Une violence qui pèse
Un tiers (33%) des personnes interrogées indiquent avoir été victimes de harcèlement raciste durant les douze mois précédant l’enquête. Au Luxembourg, ce chiffre descend à 15%. Il était à 21%, il y a cinq ans. Toujours au Grand-Duché, 2% des sondés expliquent avoir subi des violences racistes, durant les cinq ans avant la publication du rapport.
Des actes qui finissent par peser sur l’ensemble des personnes noires puisque, sur notre territoire, 42% des personnes interrogées craignent de devenir victimes d’insultes, 49% s’inquiètent de subir des gestes offensants et 42% pensent s’exposer à des violences physiques en raison de leur origine.
Un manque de confiance envers la police
Au niveau européen, 76% des personnes noires ayant signalé un incident de harcèlement raciste à la police sont plutôt insatisfaits (76%) de la façon dont la plainte a été traitée. La pratique du profilage racial est également dénoncée, alors que plus de la moitié des sondés (58%) récemment arrêtés par les forces de l’ordre estiment avoir été ciblés en raison de la couleur de leur peau.
Les taux les plus élevés ont été enregistrés en Allemagne (69%), en Espagne (66%) et en Suède (58%), tandis que les taux les plus bas sont localisés au Luxembourg (22%), en Pologne (32%) et en Finlande (34%). Ces résultats conduisent à « une perte de confiance » dans les forces de l’ordre, particulièrement marquée en France, pays épinglé ces dernières années par des organisations internationales pour les violences policières.

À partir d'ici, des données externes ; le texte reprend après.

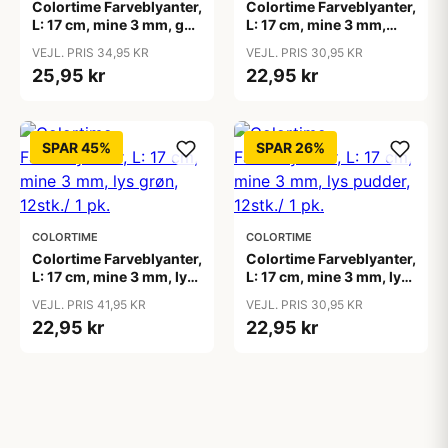
Colortime Farveblyanter,
Colortime Farveblyanter,
L: 17 cm, mine 3 mm, gul,
L: 17 cm, mine 3 mm,
12stk./ 1 pk.
lilla, 12stk./ 1 pk.
VEJL. PRIS 34,95 KR
VEJL. PRIS 30,95 KR
25,95 kr
22,95 kr
SPAR 45%
SPAR 26%
COLORTIME
COLORTIME
Colortime Farveblyanter,
Colortime Farveblyanter,
L: 17 cm, mine 3 mm, lys
L: 17 cm, mine 3 mm, lys
grøn, 12stk./ 1 pk.
pudder, 12stk./ 1 pk.
VEJL. PRIS 41,95 KR
VEJL. PRIS 30,95 KR
22,95 kr
22,95 kr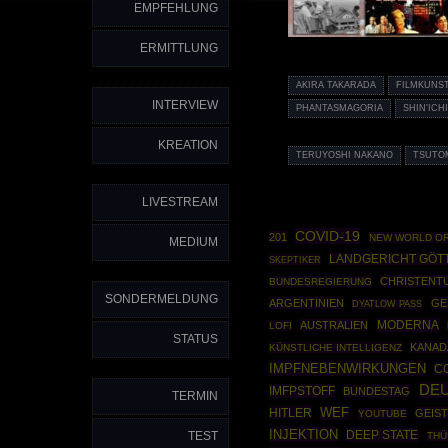
EMPFEHLUNG
ERMITTLUNG
AKIRA TAKARADA
FILMKUNS
INTERVIEW
PHANTASMAGORIA
SHIN'ICH
KREATION
TERUYOSHI NAKANO
TSUTO
LIVESTREAM
COVID-19
201
NEW WORLD O
MEDIUM
LANDGERICHT GÖT
SKEPTIKER
CHRISTENT
BUNDESREGIERUNG
SONDERMELDUNG
ARGENTINIEN
GE
DYATLOW PASS
MODERNA
AUSTRALIEN
LOFI
STATUS
KANAD
KÜNSTLICHE INTELLIGENZ
IMPFNEBENWIRKUNGEN
C
DE
IMFPSTOFF
BUNDESTAG
TERMIN
HITLER
WEF
GEIST
YOUTUBE
INJEKTION
DEEP STATE
TEST
THÜ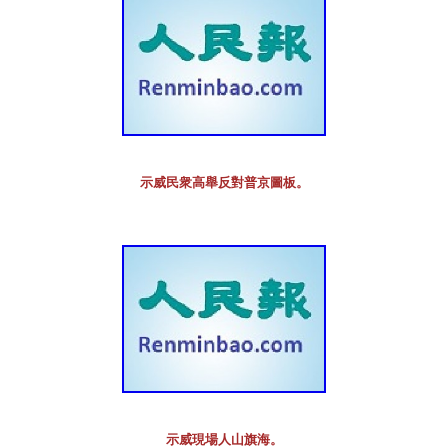
示威民衆高舉反對普京圖板。
示威現場人山旗海。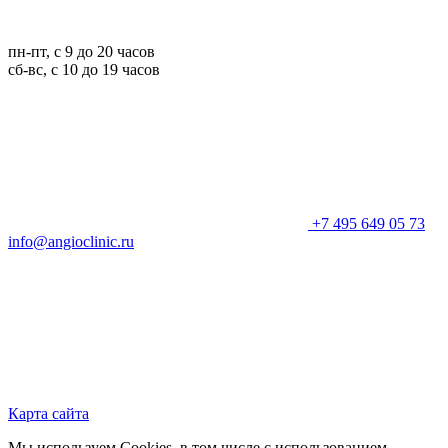
пн-пт, с 9 до 20 часов
сб-вс, с 10 до 19 часов
+7 495 649 05 73
info@angioclinic.ru
Карта сайта
Мы используем Cookies, в том числе с использованием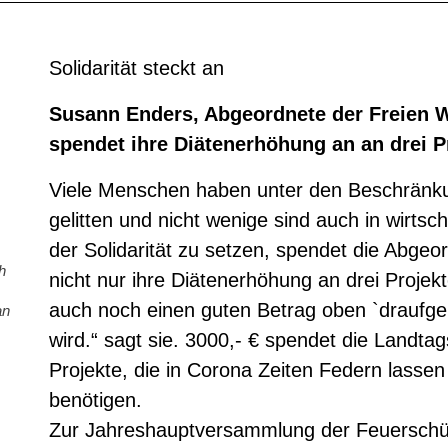
Solidarität steckt an
Susann Enders, Abgeordnete der Freien W
spendet ihre Diätenerhöhung an an drei Pr
Viele Menschen haben unter den Beschränku
gelitten und nicht wenige sind auch in wirtsc
der Solidarität zu setzen, spendet die Abg
h
nicht nur ihre Diätenerhöhung an drei Projek
auch noch einen guten Betrag oben `draufge
an
wird.“ sagt sie. 3000,- € spendet die Landt
Projekte, die in Corona Zeiten Federn lass
benötigen.
Zur Jahreshauptversammlung der Feuerschüt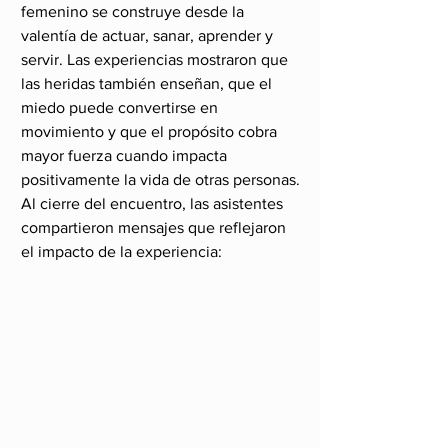
femenino se construye desde la 
valentía de actuar, sanar, aprender y 
servir. Las experiencias mostraron que 
las heridas también enseñan, que el 
miedo puede convertirse en 
movimiento y que el propósito cobra 
mayor fuerza cuando impacta 
positivamente la vida de otras personas.
Al cierre del encuentro, las asistentes 
compartieron mensajes que reflejaron 
el impacto de la experiencia: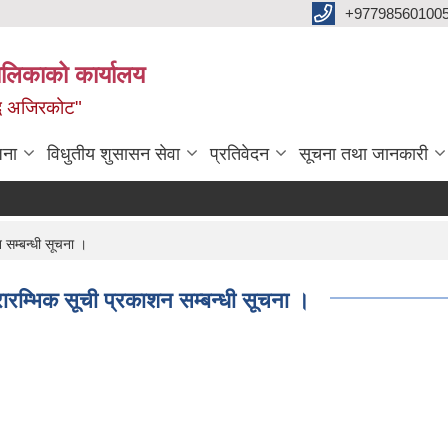
+97798560100
ालिकाको कार्यालय
द्ध अजिरकोट"
जना
विधुतीय शुसासन सेवा
प्रतिवेदन
सूचना तथा जानकारी
 सम्बन्धी सूचना ।
ारम्भिक सूची प्रकाशन सम्बन्धी सूचना ।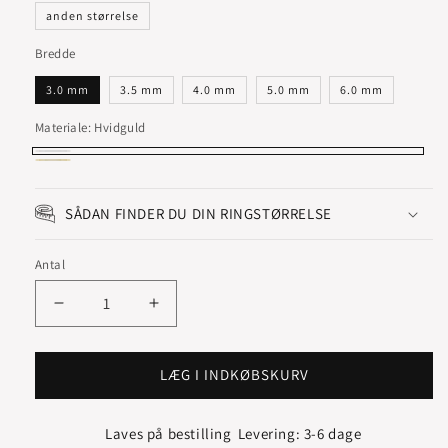
anden størrelse
Bredde
3.0 mm
3.5 mm
4.0 mm
5.0 mm
6.0 mm
Materiale:
Hvidguld
Hvidguld
Rødguld
SÅDAN FINDER DU DIN RINGSTØRRELSE
Antal
Reducer
Øg
antallet
antallet
for
for
DAMERING
DAMERING
LÆG I INDKØBSKURV
CANTATE
CANTATE
Laves på bestilling
Levering: 3-6 dage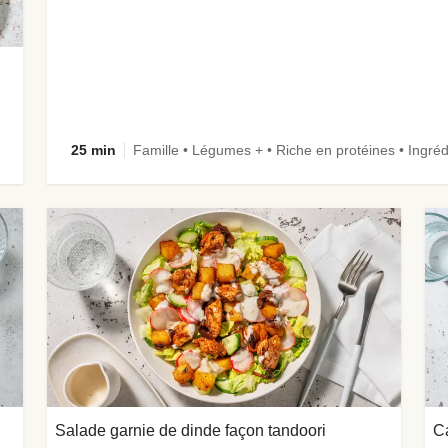
25 min
Famille • Légumes + • Riche en protéines • Ingréd
Salade garnie de dinde façon tandoori
Ca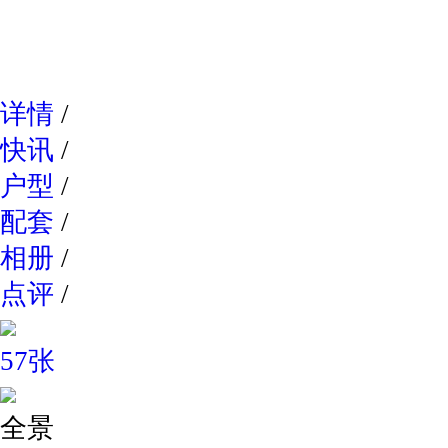
网易新
详情
/
快讯
/
户型
/
配套
/
相册
/
点评
/
57张
全景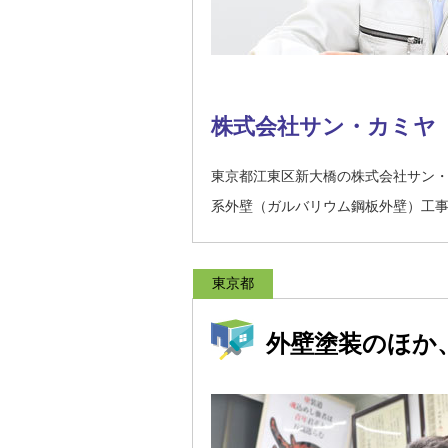
株式会社サン・カミヤ
東京都江東区新大橋の株式会社サン
系外壁（ガルバリウム鋼板外壁）工
東京都
外壁塗装のほか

Le Grand-Duché enregistre le score le moins élevé, un chiffre déjà souligné par le Statec, en début de semaine, dans une enquête portant sur la confiance dans les instituions. Devant le gouvernement et la justice, la palme revenait à la police qui inspire confiance à 70 % des interrogés.
Mme Latcheva, chargée de ces questions au sein de la FRA, exhorte les États membres à « recueillir des données » pour mieux lutter contre le phénomène. Et surtout à appliquer contre les auteurs d’actes racistes « des sanctions effectives, proportionnées et dissuasives ». Aujourd’hui, seulement 9% signalent la discrimination « car ils pensent que leur parole ne changera rien ».

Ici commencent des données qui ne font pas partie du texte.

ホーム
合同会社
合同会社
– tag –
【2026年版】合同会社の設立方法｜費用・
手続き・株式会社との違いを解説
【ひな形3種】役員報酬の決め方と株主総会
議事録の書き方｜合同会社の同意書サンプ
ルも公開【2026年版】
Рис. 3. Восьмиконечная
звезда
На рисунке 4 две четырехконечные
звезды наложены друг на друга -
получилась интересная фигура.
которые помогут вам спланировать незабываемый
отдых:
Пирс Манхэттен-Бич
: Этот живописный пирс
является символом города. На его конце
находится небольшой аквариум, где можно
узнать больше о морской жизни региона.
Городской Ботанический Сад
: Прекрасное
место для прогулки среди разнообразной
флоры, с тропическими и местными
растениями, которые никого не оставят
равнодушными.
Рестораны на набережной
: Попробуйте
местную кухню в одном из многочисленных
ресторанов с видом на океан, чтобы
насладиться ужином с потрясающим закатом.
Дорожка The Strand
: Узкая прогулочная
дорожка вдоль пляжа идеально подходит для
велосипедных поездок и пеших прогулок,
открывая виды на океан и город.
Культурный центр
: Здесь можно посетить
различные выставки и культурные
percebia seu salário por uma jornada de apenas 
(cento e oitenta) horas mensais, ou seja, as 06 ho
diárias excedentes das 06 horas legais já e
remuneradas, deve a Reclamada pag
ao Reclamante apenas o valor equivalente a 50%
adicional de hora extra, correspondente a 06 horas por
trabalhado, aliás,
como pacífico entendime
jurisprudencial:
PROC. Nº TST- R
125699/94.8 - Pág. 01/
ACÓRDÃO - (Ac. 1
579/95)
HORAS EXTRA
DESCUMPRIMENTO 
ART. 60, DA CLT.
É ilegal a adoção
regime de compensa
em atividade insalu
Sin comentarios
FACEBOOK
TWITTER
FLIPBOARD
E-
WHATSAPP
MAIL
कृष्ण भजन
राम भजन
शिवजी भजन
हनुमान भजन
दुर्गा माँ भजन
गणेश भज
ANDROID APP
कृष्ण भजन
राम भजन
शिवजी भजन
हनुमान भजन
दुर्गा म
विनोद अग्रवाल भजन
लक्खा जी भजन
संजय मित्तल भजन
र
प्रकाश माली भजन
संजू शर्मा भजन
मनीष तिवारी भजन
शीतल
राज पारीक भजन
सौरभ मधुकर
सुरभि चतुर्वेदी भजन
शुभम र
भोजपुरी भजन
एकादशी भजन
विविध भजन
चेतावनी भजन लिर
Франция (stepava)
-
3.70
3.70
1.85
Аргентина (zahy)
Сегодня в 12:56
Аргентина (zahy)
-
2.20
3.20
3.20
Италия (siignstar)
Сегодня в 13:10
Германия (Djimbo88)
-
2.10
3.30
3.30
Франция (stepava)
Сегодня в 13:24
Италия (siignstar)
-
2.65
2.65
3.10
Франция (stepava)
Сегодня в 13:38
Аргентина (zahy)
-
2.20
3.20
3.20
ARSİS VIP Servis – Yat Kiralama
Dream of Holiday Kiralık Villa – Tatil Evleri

Un accès difficile au logement
En dehors du travail, le racisme perturbe également l’accès à un logement, notamment à cause du nom de famille ou encore de l’accent. Une discrimination qui pousse bien souvent les personnes de couleur à accepter des offres dans des habitations vétustes ou trop petites.
Le rapport souligne le fait qu’un répondant sur deux (45%) d’ascendance africaine dans les 13 pays interrogés vit dans des logements surpeuplés – une proportion plus de 2,5 fois plus élevée que celle de la population générale de l’UE-27 (17% en 2022). Au Luxembourg, ce taux atteint 30%. Il grimpe jusqu’à 60% en Suède et 58% en Finlande. Dans tous les pays étudiés, à l’exception de la Pologne, les personnes interrogées d’ascendance africaine sont plus susceptibles de vivre dans des logements surpeuplés que la population générale.

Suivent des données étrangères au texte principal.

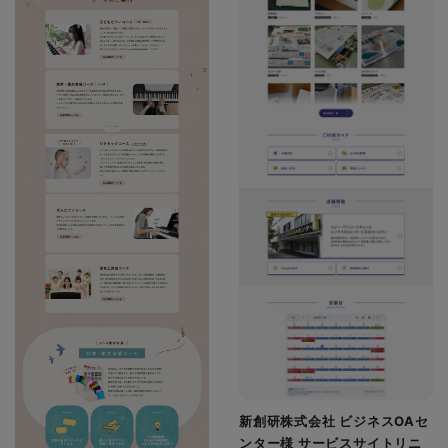
新創研株式会社 ビジネスOAセ
ンター様 サービスサイトリニ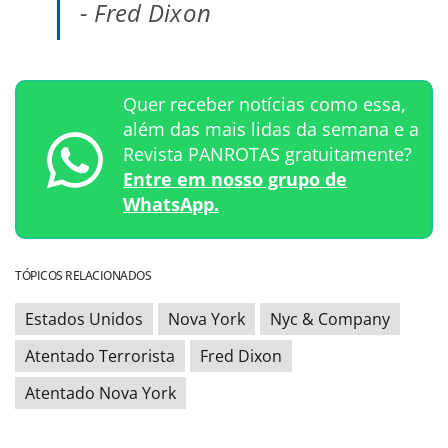
- Fred Dixon
Quer receber notícias como essa,
além das mais lidas da semana e a
Revista PANROTAS gratuitamente?
Entre em nosso grupo de
WhatsApp.
TÓPICOS RELACIONADOS
Estados Unidos
Nova York
Nyc & Company
Atentado Terrorista
Fred Dixon
Atentado Nova York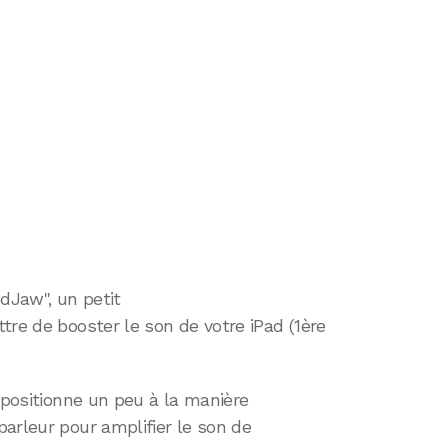
dJaw", un petit
tre de booster le son de votre iPad (1ère
e positionne un peu à la manière
arleur pour amplifier le son de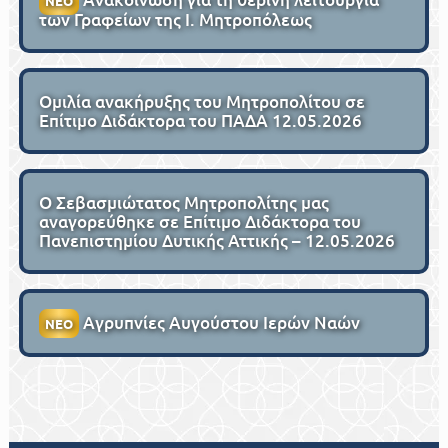
ΝΕΟ
των Γραφείων της Ι. Μητροπόλεως
Ομιλία ανακήρυξης του Μητροπολίτου σε
Επίτιμο Διδάκτορα του ΠΑΔΑ 12.05.2026
Ο Σεβασμιώτατος Μητροπολίτης μας
αναγορεύθηκε σε Επίτιμο Διδάκτορα του
Πανεπιστημίου Δυτικής Αττικής – 12.05.2026
Αγρυπνίες Αυγούστου Ιερών Ναών
ΝΕΟ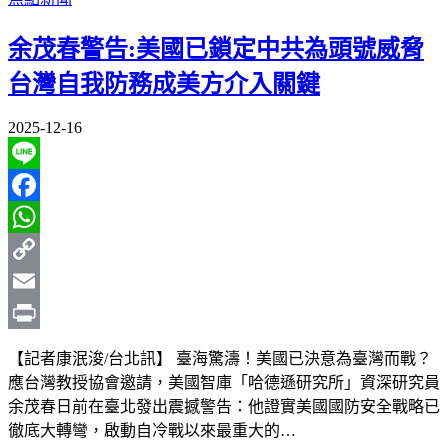
余茂春警告:美國已鎖定中共為頭號威脅
台灣自我防務成美方介入關鍵
2025-12-16
Line
Facebook
WhatsApp
Copy
Link
Email
Print
【記者康泯浚/台北訊】 臺海驚濤！美國已決意為臺灣而戰？
應台灣教授協會邀請，美國智庫「哈德遜研究所」資深研究員
余茂春日前在臺北發出震撼警告：他證實美國國防安全戰略已
徹底大轉彎，啟動自冷戰以來最重大的…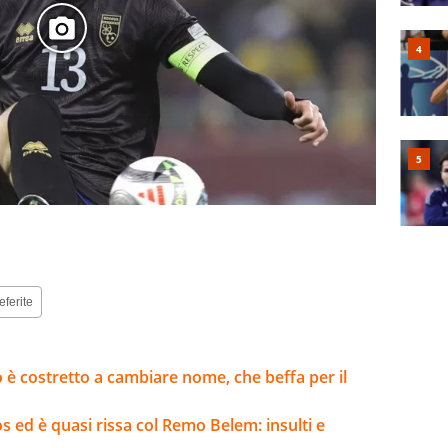
eferite
 è costretto a cambiare nome, che beffa per il
 ed è quasi rissa col Remo Belem: insulti e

18% des sondés au Luxembourg indiquent vivre dans un logement vétuste contre 15% de la population générale. C’est au Portugal que ces chiffres sont les plus élevés avec 33% des personnes noires interrogées expliquant habiter dans un logement envahi par l’humidité, avec des fuites et de la moisissure sur les murs.
Près de 6 800 immigrants d’ascendance africaine – nés dans un pays subsaharien ou dont au moins l’un des parents est originaire de cette région du monde – ont été interrogés pour cette étude entre octobre 2021 et octobre 2022 dans 13 pays de l’UE.
Les résultats sont particulièrement « alarmants » en Allemagne et en Autriche, où le pourcentage de ceux qui se disent exposés au racisme dépasse les 70%.